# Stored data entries
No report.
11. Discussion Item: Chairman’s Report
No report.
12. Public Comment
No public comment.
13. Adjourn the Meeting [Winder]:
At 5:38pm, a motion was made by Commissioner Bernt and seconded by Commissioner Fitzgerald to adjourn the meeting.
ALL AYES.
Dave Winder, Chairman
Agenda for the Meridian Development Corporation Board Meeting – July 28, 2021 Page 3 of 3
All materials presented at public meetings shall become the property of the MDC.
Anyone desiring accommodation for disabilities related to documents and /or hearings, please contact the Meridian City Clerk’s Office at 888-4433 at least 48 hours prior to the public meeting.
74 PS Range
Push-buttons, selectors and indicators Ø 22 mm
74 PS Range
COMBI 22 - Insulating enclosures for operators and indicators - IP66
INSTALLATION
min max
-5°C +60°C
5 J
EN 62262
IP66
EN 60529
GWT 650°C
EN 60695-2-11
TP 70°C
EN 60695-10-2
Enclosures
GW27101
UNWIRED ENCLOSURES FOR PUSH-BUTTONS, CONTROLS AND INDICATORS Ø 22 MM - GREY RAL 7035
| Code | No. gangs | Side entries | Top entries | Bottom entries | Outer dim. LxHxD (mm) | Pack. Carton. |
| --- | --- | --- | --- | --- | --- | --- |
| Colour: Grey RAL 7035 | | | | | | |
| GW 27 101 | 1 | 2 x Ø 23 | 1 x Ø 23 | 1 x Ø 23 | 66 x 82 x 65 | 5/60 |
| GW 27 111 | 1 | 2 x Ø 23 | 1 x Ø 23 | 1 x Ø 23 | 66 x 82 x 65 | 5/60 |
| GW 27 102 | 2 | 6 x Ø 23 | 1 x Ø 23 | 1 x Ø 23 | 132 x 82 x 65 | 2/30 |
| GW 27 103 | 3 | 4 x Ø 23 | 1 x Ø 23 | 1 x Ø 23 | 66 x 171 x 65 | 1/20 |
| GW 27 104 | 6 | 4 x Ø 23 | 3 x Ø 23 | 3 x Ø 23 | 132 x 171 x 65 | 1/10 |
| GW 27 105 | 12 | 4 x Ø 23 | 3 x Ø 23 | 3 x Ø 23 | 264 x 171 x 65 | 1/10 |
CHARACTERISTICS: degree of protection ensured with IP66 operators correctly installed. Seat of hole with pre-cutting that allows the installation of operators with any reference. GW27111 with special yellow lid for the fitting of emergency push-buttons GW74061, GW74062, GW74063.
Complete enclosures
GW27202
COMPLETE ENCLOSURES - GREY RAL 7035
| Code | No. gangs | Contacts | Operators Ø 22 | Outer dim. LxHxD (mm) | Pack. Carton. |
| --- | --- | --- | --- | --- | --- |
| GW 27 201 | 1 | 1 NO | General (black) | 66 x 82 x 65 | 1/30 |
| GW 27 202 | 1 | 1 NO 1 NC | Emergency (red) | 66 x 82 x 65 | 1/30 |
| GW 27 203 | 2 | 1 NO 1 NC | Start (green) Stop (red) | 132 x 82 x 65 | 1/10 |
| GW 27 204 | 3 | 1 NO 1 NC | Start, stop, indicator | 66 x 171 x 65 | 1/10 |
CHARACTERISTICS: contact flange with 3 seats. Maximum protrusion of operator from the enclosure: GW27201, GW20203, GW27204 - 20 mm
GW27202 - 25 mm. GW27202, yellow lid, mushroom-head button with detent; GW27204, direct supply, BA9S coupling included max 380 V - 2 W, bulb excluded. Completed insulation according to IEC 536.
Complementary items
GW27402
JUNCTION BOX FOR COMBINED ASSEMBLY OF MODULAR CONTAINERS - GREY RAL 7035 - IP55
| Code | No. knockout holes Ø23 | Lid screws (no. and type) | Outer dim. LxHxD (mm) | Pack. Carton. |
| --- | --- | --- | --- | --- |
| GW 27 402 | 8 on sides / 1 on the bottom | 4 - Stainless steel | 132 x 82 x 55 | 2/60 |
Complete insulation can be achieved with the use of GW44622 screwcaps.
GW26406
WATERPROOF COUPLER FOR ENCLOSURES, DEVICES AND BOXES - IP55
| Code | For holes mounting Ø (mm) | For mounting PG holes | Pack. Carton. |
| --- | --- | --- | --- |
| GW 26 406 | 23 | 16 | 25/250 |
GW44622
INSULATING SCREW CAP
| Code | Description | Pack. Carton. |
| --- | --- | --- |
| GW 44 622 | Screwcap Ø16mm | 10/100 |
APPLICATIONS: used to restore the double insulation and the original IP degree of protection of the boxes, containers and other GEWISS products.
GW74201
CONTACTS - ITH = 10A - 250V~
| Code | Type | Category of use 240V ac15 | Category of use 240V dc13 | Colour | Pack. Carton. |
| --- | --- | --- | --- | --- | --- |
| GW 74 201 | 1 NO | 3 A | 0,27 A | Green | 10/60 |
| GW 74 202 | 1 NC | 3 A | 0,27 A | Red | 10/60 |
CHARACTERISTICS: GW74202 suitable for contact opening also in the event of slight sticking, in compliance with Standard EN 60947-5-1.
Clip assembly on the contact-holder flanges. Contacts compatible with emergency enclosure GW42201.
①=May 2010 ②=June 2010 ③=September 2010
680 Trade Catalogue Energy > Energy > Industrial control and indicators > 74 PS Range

# EXERCISE
Using the entries above, return exactly the lines from the line with "CHARACTERISTICS: degree of" to the line with "CONTACTS - ITH = 10A - 250V~", counting both of those lines.

# THE ANSWER
CHARACTERISTICS: degree of protection ensured with IP66 operators correctly installed. Seat of hole with pre-cutting that allows the installation of operators with any reference. GW27111 with special yellow lid for the fitting of emergency push-buttons GW74061, GW74062, GW74063.
Complete enclosures
GW27202
COMPLETE ENCLOSURES - GREY RAL 7035
| Code | No. gangs | Contacts | Operators Ø 22 | Outer dim. LxHxD (mm) | Pack. Carton. |
| --- | --- | --- | --- | --- | --- |
| GW 27 201 | 1 | 1 NO | General (black) | 66 x 82 x 65 | 1/30 |
| GW 27 202 | 1 | 1 NO 1 NC | Emergency (red) | 66 x 82 x 65 | 1/30 |
| GW 27 203 | 2 | 1 NO 1 NC | Start (green) Stop (red) | 132 x 82 x 65 | 1/10 |
| GW 27 204 | 3 | 1 NO 1 NC | Start, stop, indicator | 66 x 171 x 65 | 1/10 |
CHARACTERISTICS: contact flange with 3 seats. Maximum protrusion of operator from the enclosure: GW27201, GW20203, GW27204 - 20 mm
GW27202 - 25 mm. GW27202, yellow lid, mushroom-head button with detent; GW27204, direct supply, BA9S coupling included max 380 V - 2 W, bulb excluded. Completed insulation according to IEC 536.
Complementary items
GW27402
JUNCTION BOX FOR COMBINED ASSEMBLY OF MODULAR CONTAINERS - GREY RAL 7035 - IP55
| Code | No. knockout holes Ø23 | Lid screws (no. and type) | Outer dim. LxHxD (mm) | Pack. Carton. |
| --- | --- | --- | --- | --- |
| GW 27 402 | 8 on sides / 1 on the bottom | 4 - Stainless steel | 132 x 82 x 55 | 2/60 |
Complete insulation can be achieved with the use of GW44622 screwcaps.
GW26406
WATERPROOF COUPLER FOR ENCLOSURES, DEVICES AND BOXES - IP55
| Code | For holes mounting Ø (mm) | For mounting PG holes | Pack. Carton. |
| --- | --- | --- | --- |
| GW 26 406 | 23 | 16 | 25/250 |
GW44622
INSULATING SCREW CAP
| Code | Description | Pack. Carton. |
| --- | --- | --- |
| GW 44 622 | Screwcap Ø16mm | 10/100 |
APPLICATIONS: used to restore the double insulation and the original IP degree of protection of the boxes, containers and other GEWISS products.
GW74201
CONTACTS - ITH = 10A - 250V~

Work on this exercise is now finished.